begin Extract provided

- "Tulsa," by Nate Kamp.
In 1962, Malvina Reynolds wrote the song "Little Boxes" to condemn the conformity of the suburbs, where the houses and people "all look just the same." Reynolds couldn't know that several decades later, urban sprawl would produce a region beyond the suburbs called exurbia, largely driven by the American dream of home ownership. One wonders what kind of song she'd have written in the wake of the subprime mortgage crisis.
The Fe Arts Gallery exhibition Homebound, curated by Felicia Feaster, examines the idea of home in America today. It asks whether the home still symbolizes comfort, hope and refuge. It also explores images of alienation and isolation, particularly in the suburbs. But the strongest and most interesting pieces are those in which a house is portrayed as a character in an existential drama beyond its control.
The best of these are Nate Kamp's small and intimate prints showing the individual characteristics of specific houses against a stark white background. Bearing titles like "Conveniently Arranged" and "Dignified and Imposing," his small, delicate images underscore the way a house becomes a commodity rather than a site of emotion and memory. His three larger woodcuts of suburban-looking homes speak to our present economic climate: Despite their manicured lawns and two-car garages, these homes are clearly unoccupied, deserted.

end Extract provided
begin Material provided

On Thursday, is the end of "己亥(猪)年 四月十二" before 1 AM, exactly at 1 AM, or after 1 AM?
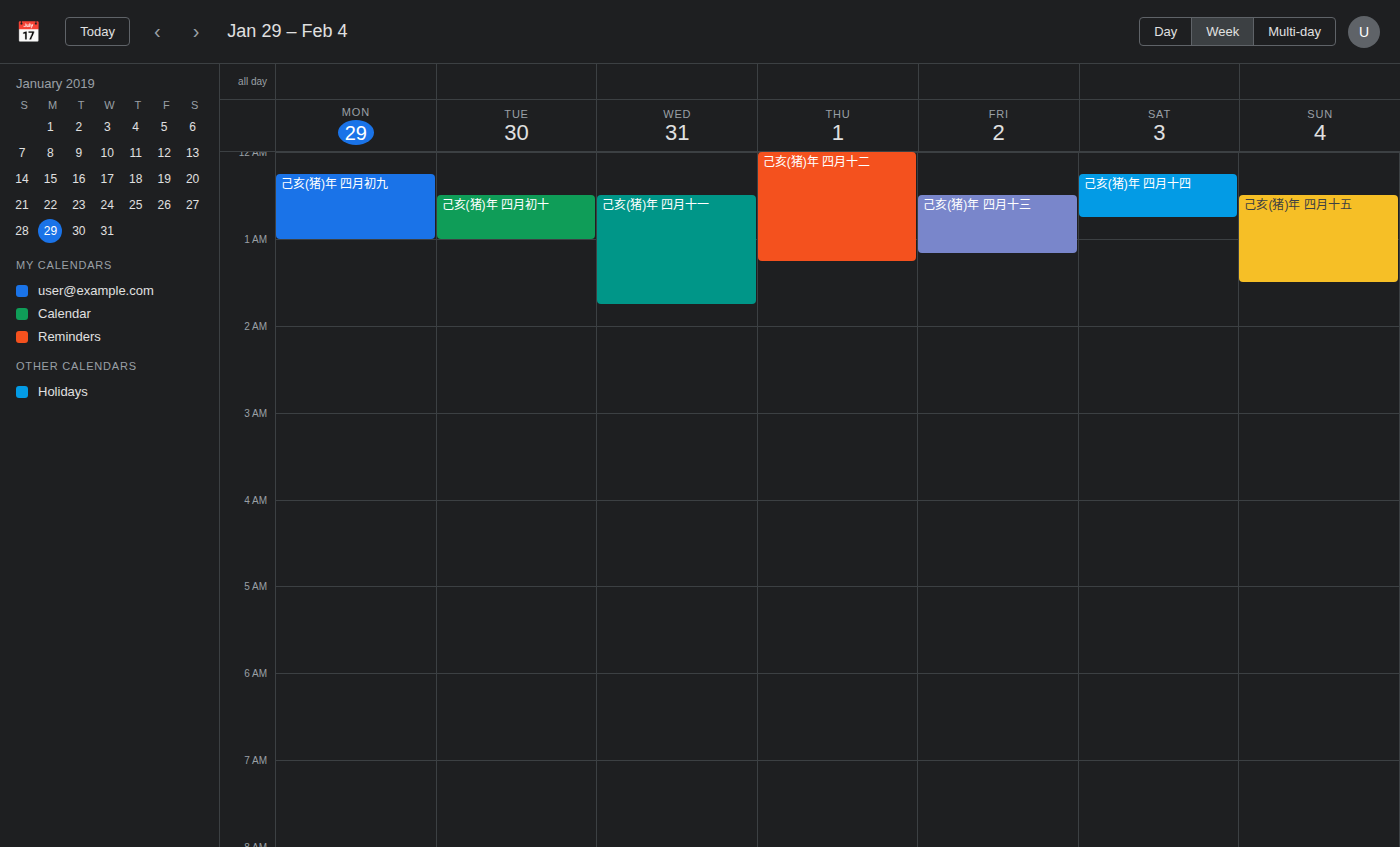
1:15 AM -- after 1 AM, 15 minutes below the 1 AM line."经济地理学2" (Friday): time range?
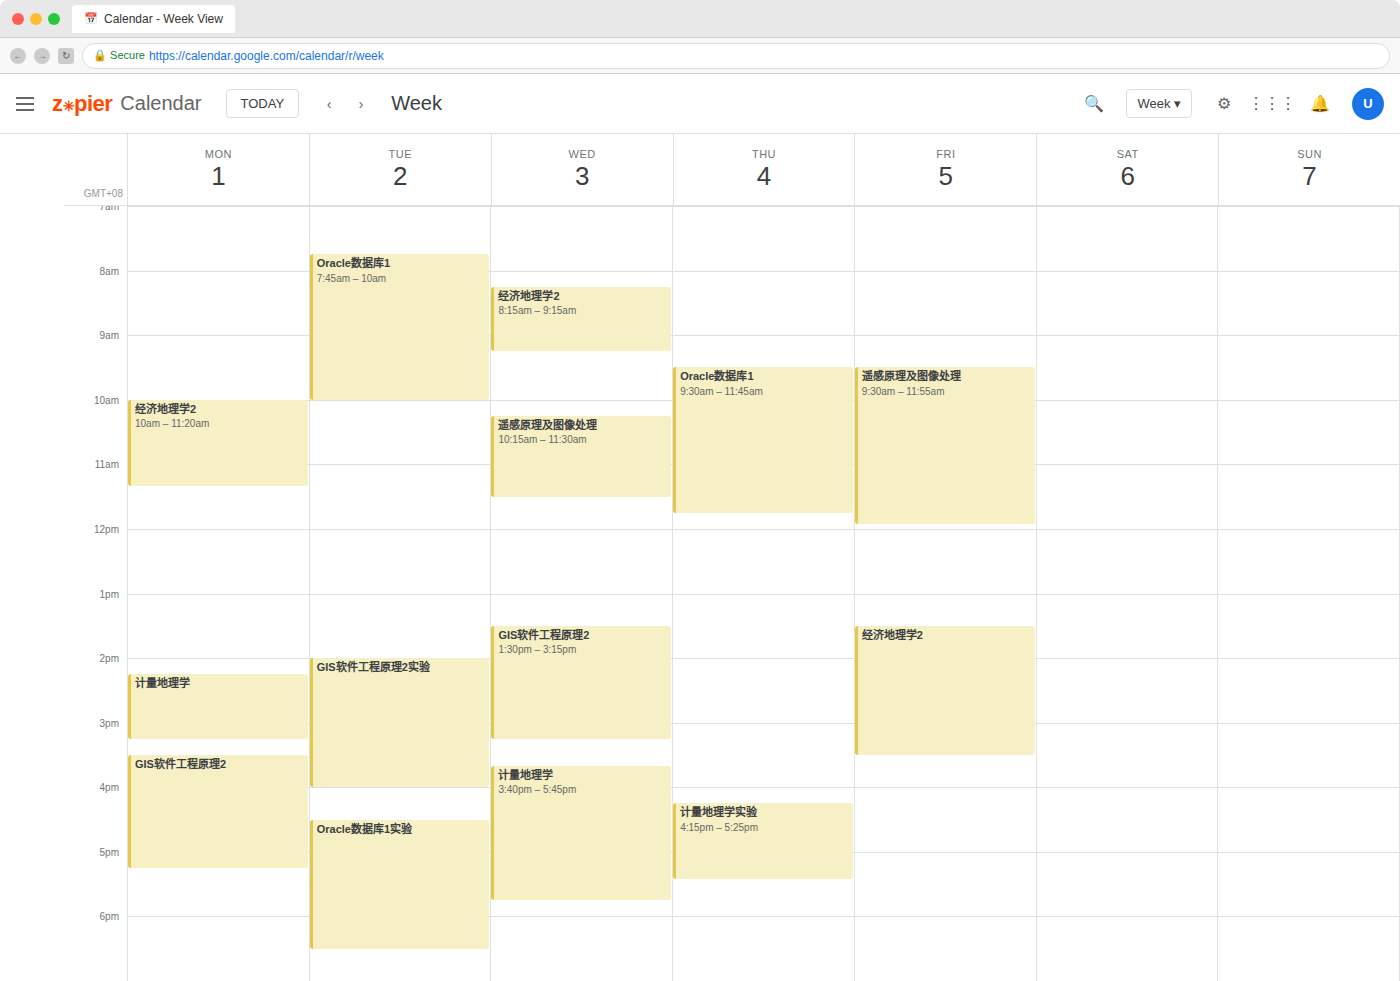
1:30 PM to 3:30 PM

end Material provided

- Things to do
**a)** In one to three sentences, explain why the Homebound review says Nate Kamp's three larger woodcuts speak to the present economic climate.
**b)** Please return the passage of the Homebound review between "In 1962, Malvina" and "subprime mortgage crisis.", inclusive.
**c)** According to the Homebound review, who curated the exhibition at the Fe Arts Gallery?
The material placed after the Homebound review is separate from the review itself.

- Task-by-task results
**a)** The woodcuts show suburban-looking homes that are clearly unoccupied and deserted despite their manicured lawns and two-car garages. That emptiness is what connects them to today's economic climate.

**b)**
In 1962, Malvina Reynolds wrote the song "Little Boxes" to condemn the conformity of the suburbs, where the houses and people "all look just the same." Reynolds couldn't know that several decades later, urban sprawl would produce a region beyond the suburbs called exurbia, largely driven by the American dream of home ownership. One wonders what kind of song she'd have written in the wake of the subprime mortgage crisis.

**c)** Felicia Feaster.